Subject Area Cognitive, Systems and Behavioural Neurobiology
Term from 2017 to 2022
Project identifier Deutsche Forschungsgemeinschaft (DFG) - Project number 347469655
 
Final Report Year 2022

Final Report Abstract

Stroke is a devastating medical condition with high socioeconomic burden. Current treatment and rehabilitation strategies have improved but do not account sufficiently for individual disease patterns. This may partly explain that current treatment results are not satisfactory.

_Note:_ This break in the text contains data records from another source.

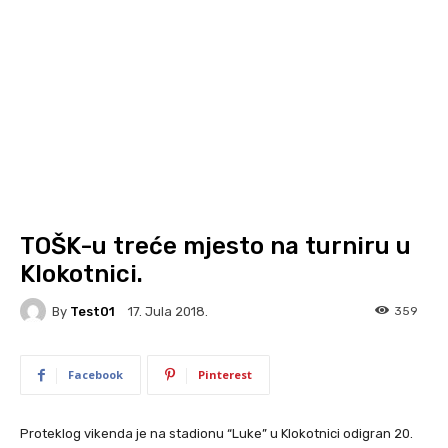
TOŠK-u treće mjesto na turniru u
Klokotnici.
By
Test01
359
17. Jula 2018.
Facebook
Pinterest
Proteklog vikenda je na stadionu “Luke” u Klokotnici odigran 20.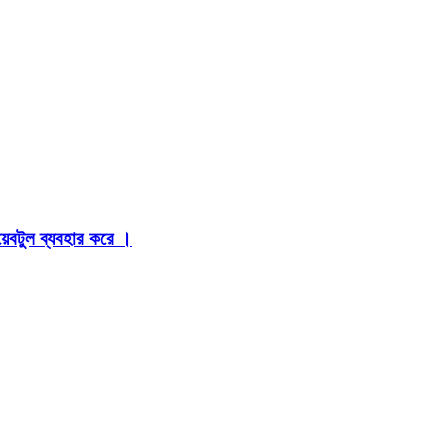
়েবটুল ব্যবহার করে ।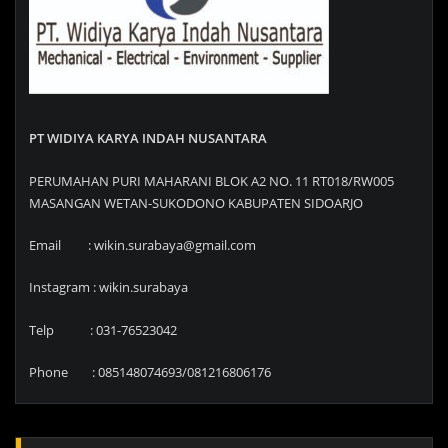
PT WIDIYA KARYA INDAH NUSANTARA
PERUMAHAN PURI MAHARANI BLOK A2 NO. 11 RT018/RW005
MASANGAN WETAN-SUKODONO KABUPATEN SIDOARJO
Email : wikin.surabaya@gmail.com
Instagram : wikin.surabaya
Telp : 031-76523042
Phone : 085148074693/081216806176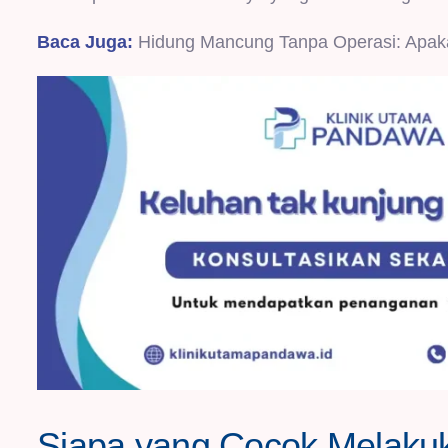
Baca Juga:
Hidung Mancung Tanpa Operasi: Apakah
Siapa yang Cocok Melak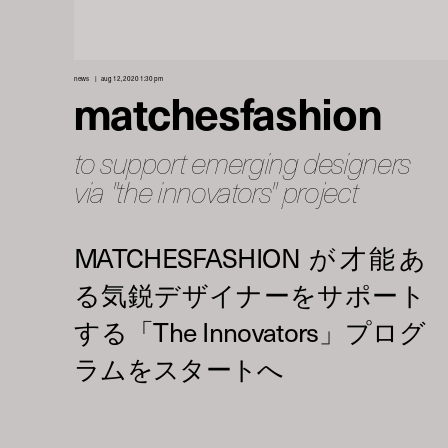
news
aug 12, 2020 1:30 pm
matchesfashion
to support emerging designers
via "the innovators" project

Advanced neuroimaging provides the necessary new technology to create personalized disease assessment. In this project, we aimed at applying and refining an open-source analysis and brain network-modelling framework that creates whole-brain simulations from multimodal brain imaging data for individualized clinical use in stroke patients. The technological resource, called The Virtual Brain (TVB), has been developed on a community standard platform, allowing usability and flexibility for implementation across multiple sites. In the current project, we used an existing large longitudinal cohort of stroke patients to extract the information required for personalized brain network modelling. Our specific achievements were: 1) The development of an open-source processing pipeline for multimodal imaging data of stroke brains and virtualization of the brains of individual patients with stroke at the acute and chronic stages. 2) Advancement of the existing modelling engine towards a multi-scale simulation framework. 3) Provision of proof of principle that brain network modelling reveals candidate disease biomarkers improving classification accuracy over imaging derived features. 4) Development of an in-silico multi-scale brain stimulation framework and its validation. 5) Provision of all developed tools for re-use in the EBRAINS research infrastructure Cloud. The use of TVB in the setting of stroke shall ultimately result in a clinically relevant application enabling to simulate individual patient brains. This will allow for selection of individually tailored therapies and will better predict trajectories of recovery. We have helped approaching this goal by 1) developing an open-source pipeline to generate connectome-based stroke - brain network models, 2) developing a novel multi-scale simulation framework that allows identifying generic principles and mechanisms below the spatial and temporal resolution of non-invasive imaging, i.e., micro-scale processes which can be inferred from the TVB models, and 3) implementing virtual brain stimulation for multi-scale models to enable patient-specific in silico optimization of stimulation protocols.